─── DATASET RECORDS
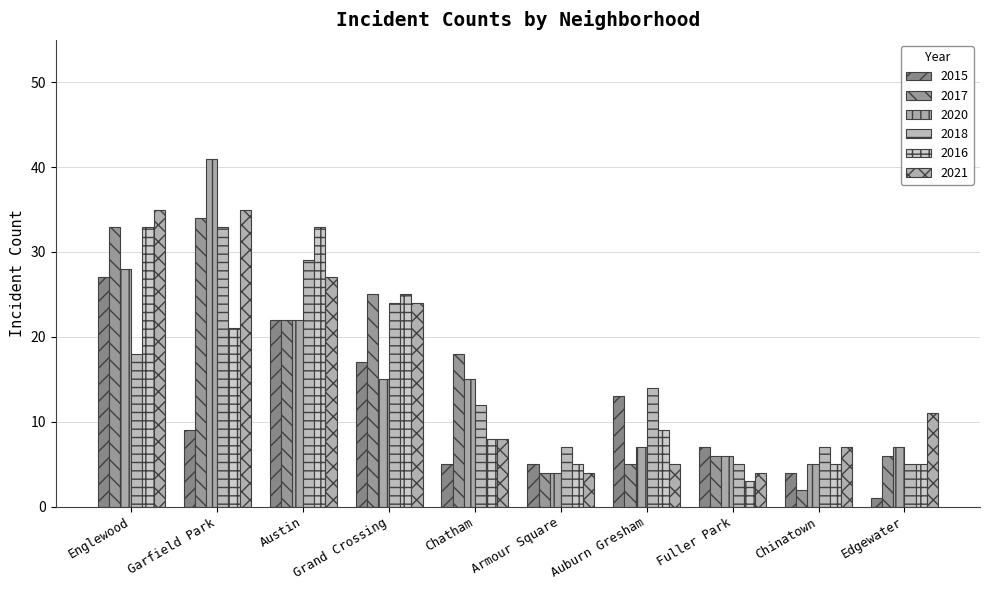

What is the lowest value of the 2016 series?

3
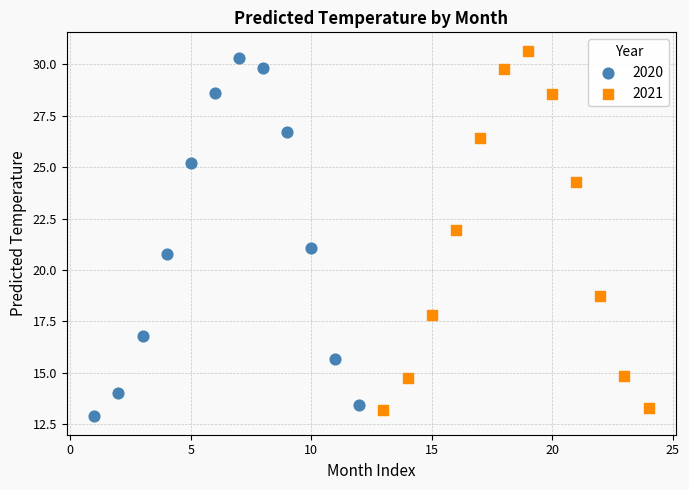

Which series has the widest spread of Y values?

2021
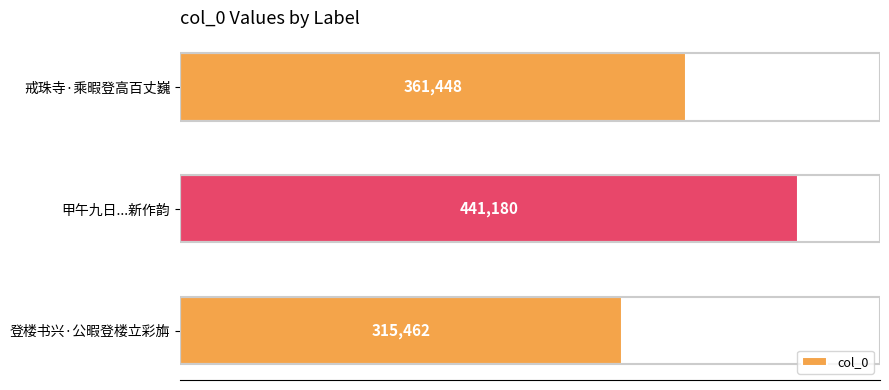

What is the sum of all values?

1118090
──────
* PROBLEM
Rewrite the data from the line holding "Which series has" through the end, inclusive, substituting "greatest range" for "widest spread" and keeping everything else unchanged. Omit the pictures from your answer.

* TASK OUTPUT
Which series has the greatest range of Y values?

2021

What is the sum of all values?

1118090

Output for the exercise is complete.